“If I am killed, I can die but once; but to live in constant dread of it is to die over and over again.” —Abraham Lincoln
“Something did happen to me somewhere that robbed me of confidence and courage and left me with a fear of discovery and change and a positive dread of everything unknown that may occur.” ―Joseph Heller
I recently came across the above quote by Joseph Heller and it hit me right to my very depths. I remember as a child actively learning to—in essence—feel constant dread, as I taught myself to avoid disappointment and failure by always anticipating the worst. That way, when it came to be, I wouldn’t be devastated—just fatalistically accepting. It gave me a sense of control when I felt none. In so doing, I—like Joseph Heller—set into motion a lifelong habit of dreading just about everything. In fact, it has so pervaded my thinking that I have often observed myself dreading a fun or enjoyable event, just because it is my habit to do so.
The above description might not be exactly true for you (I hope it is not!), but it is a common state for many people in our culture. Most of us were not taught to deal with adversity in a healthy way, so we learned or taught ourselves how to avoid pain. As for me, as I’ve gotten older, gone through several rounds of psychotherapy, and explored many different spiritual traditions for help with dread, I have learned to work with the feelings. I’ve also helped many people deal with these same kinds of feelings. So what has worked?
I think the great Sufi poet Rumi expressed it best in his poem, The Guest House (excerpt):
The dark thought, the shame, the malice, meet them at the door laughing, and invite them in.
Be grateful for whoever comes, because each has been sent as a guide from beyond.
Most of us spend a lot of our time fighting this sense of dread, feeling powerless to combat it and completely at its whim. We push it away, only to find it resurfaces at just the wrong time! Once you recognize this cycle, you can simply accept this dread that is so often present instead of fighting it off. When it arrives, allow it to be there without beating yourself up. Take some deep, yogic breaths to quiet your mind a bit, and then ask yourself some questions:
- Are there any data to support this feeling of dread? Is there really anything to be afraid of in this particular circumstance?
- Even if you can clearly identify the fear, ask yourself, “What’s the worst-case scenario? Would I be OK if that happened? Would it change who I am, or would it just be a challenge?” Most of the time, when I answer these questions honestly, I realize that my fear has been exaggerated in my mind. I realize that I am capable of handling whatever happens, and that I am just afraid of what I don’t know or perhaps of pain or rejection. Once I have softened my “rigid” response, I feel less dread and can tolerate whatever still lingers (and by the way, it often does not miraculously disappear!).
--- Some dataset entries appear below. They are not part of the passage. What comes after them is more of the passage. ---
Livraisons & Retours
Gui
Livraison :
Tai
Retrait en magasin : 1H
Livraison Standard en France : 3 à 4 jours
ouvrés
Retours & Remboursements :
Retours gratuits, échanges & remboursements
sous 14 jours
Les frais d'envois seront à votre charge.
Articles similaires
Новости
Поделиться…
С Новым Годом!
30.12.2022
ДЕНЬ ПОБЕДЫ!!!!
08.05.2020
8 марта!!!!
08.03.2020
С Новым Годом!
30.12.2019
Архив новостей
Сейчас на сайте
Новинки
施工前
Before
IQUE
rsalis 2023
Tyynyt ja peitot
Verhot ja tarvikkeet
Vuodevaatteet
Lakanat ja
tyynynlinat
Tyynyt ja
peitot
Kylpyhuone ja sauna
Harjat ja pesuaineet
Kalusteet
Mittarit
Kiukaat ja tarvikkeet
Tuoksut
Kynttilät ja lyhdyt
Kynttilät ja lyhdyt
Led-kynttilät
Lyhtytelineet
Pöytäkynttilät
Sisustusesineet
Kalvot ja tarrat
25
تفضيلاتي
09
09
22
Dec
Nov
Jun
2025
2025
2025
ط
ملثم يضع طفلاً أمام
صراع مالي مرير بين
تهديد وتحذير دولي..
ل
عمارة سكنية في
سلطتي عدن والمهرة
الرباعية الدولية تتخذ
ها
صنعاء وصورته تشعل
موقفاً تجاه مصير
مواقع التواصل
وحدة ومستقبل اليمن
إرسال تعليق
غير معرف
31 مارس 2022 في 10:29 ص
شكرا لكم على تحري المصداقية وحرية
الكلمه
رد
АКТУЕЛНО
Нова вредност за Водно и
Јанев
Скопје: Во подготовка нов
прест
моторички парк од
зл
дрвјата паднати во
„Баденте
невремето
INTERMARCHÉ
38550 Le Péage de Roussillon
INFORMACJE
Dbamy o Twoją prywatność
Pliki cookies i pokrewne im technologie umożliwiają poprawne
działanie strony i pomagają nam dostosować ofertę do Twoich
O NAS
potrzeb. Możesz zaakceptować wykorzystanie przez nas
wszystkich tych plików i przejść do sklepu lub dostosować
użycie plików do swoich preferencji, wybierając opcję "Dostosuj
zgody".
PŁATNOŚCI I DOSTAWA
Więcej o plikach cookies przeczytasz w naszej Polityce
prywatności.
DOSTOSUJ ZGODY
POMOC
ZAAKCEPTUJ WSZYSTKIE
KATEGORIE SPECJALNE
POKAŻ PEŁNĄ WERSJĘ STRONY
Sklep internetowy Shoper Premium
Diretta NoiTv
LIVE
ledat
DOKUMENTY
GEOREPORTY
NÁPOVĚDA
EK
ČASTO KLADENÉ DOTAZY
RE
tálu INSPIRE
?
- Ask yourself, “Is anything happening to me right now?” Usually the answer is no; the dread is arising from some anticipated event in the future. You can then take a few breaths and remind yourself that your monkey mind is hijacking the moment instead of allowing you to be present in this moment. I often bring my attention to sensations in my body or to something beautiful in my immediate environment that grounds me in the reality of that moment. And I quickly realize “I have nothing to fear but fear itself.”
The more I have practiced this, the more I have been able to “work with” the dread and not allow it to disable me from living fully. There are days when I have to go through the above steps many times, and yet others where I am fully engaged moment-to-moment and don’t have the “time” to dread.